(Collected data entries)
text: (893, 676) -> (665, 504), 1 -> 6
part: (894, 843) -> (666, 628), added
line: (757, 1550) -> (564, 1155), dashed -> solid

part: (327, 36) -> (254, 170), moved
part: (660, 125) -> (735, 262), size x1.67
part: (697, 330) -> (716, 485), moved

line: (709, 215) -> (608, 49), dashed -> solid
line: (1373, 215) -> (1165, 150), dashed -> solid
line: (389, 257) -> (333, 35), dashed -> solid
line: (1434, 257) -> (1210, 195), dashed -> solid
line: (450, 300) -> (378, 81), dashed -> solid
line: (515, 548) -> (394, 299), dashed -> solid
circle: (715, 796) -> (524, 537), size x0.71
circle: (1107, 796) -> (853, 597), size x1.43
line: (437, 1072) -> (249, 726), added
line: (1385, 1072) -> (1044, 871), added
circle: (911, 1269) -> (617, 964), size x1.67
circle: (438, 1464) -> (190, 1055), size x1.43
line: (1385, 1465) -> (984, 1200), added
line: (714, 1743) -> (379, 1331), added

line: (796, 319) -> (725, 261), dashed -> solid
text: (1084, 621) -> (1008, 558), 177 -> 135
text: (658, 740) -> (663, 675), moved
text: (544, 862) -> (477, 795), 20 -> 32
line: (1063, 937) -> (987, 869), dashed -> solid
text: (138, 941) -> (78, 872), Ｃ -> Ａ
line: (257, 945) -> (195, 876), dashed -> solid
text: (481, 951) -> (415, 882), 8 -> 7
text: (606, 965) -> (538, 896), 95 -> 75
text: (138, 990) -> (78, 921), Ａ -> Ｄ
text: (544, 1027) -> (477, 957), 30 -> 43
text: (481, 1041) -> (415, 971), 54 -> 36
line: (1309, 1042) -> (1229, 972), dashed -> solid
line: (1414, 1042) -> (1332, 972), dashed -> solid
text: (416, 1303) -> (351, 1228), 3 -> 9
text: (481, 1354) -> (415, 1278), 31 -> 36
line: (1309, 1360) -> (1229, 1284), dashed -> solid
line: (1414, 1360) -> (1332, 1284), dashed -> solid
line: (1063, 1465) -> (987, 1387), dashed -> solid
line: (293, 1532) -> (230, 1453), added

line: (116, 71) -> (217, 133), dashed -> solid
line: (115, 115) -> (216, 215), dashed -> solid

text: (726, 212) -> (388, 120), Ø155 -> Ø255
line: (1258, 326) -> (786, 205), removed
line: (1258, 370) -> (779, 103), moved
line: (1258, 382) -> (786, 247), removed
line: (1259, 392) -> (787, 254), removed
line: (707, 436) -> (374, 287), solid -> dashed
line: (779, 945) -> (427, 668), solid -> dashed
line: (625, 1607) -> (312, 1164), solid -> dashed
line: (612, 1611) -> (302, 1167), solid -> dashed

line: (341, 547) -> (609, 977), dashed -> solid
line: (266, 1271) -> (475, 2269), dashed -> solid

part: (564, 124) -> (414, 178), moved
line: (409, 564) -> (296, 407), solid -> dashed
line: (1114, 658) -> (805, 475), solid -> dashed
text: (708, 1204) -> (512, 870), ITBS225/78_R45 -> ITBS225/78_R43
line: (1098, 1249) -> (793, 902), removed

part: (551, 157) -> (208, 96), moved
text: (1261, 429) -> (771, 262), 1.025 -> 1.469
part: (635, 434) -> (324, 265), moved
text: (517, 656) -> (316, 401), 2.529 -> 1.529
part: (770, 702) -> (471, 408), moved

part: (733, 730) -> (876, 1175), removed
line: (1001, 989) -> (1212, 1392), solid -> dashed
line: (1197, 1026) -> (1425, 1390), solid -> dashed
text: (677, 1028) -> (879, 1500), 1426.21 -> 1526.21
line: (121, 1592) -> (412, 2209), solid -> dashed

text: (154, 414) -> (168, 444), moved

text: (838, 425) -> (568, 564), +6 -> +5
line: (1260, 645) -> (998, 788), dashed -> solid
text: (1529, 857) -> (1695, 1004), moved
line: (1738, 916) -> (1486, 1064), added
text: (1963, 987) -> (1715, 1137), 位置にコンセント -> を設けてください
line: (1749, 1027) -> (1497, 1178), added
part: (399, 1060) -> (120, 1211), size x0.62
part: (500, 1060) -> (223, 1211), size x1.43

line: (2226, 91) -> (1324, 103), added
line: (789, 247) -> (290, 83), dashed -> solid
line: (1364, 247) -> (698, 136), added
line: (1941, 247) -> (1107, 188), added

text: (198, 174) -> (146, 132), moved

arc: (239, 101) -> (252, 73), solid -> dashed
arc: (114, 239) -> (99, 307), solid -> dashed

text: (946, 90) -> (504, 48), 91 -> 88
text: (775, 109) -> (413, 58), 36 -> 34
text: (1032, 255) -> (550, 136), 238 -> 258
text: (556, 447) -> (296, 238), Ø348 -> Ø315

§ **Exercise aim**: Beginning with the line that contains "text: (1261, 429)", restate word for word each line through the last one in the data, and write nothing more.

§ **Response area**:
text: (1261, 429) -> (771, 262), 1.025 -> 1.469
part: (635, 434) -> (324, 265), moved
text: (517, 656) -> (316, 401), 2.529 -> 1.529
part: (770, 702) -> (471, 408), moved

part: (733, 730) -> (876, 1175), removed
line: (1001, 989) -> (1212, 1392), solid -> dashed
line: (1197, 1026) -> (1425, 1390), solid -> dashed
text: (677, 1028) -> (879, 1500), 1426.21 -> 1526.21
line: (121, 1592) -> (412, 2209), solid -> dashed

text: (154, 414) -> (168, 444), moved

text: (838, 425) -> (568, 564), +6 -> +5
line: (1260, 645) -> (998, 788), dashed -> solid
text: (1529, 857) -> (1695, 1004), moved
line: (1738, 916) -> (1486, 1064), added
text: (1963, 987) -> (1715, 1137), 位置にコンセント -> を設けてください
line: (1749, 1027) -> (1497, 1178), added
part: (399, 1060) -> (120, 1211), size x0.62
part: (500, 1060) -> (223, 1211), size x1.43

line: (2226, 91) -> (1324, 103), added
line: (789, 247) -> (290, 83), dashed -> solid
line: (1364, 247) -> (698, 136), added
line: (1941, 247) -> (1107, 188), added

text: (198, 174) -> (146, 132), moved

arc: (239, 101) -> (252, 73), solid -> dashed
arc: (114, 239) -> (99, 307), solid -> dashed

text: (946, 90) -> (504, 48), 91 -> 88
text: (775, 109) -> (413, 58), 36 -> 34
text: (1032, 255) -> (550, 136), 238 -> 258
text: (556, 447) -> (296, 238), Ø348 -> Ø315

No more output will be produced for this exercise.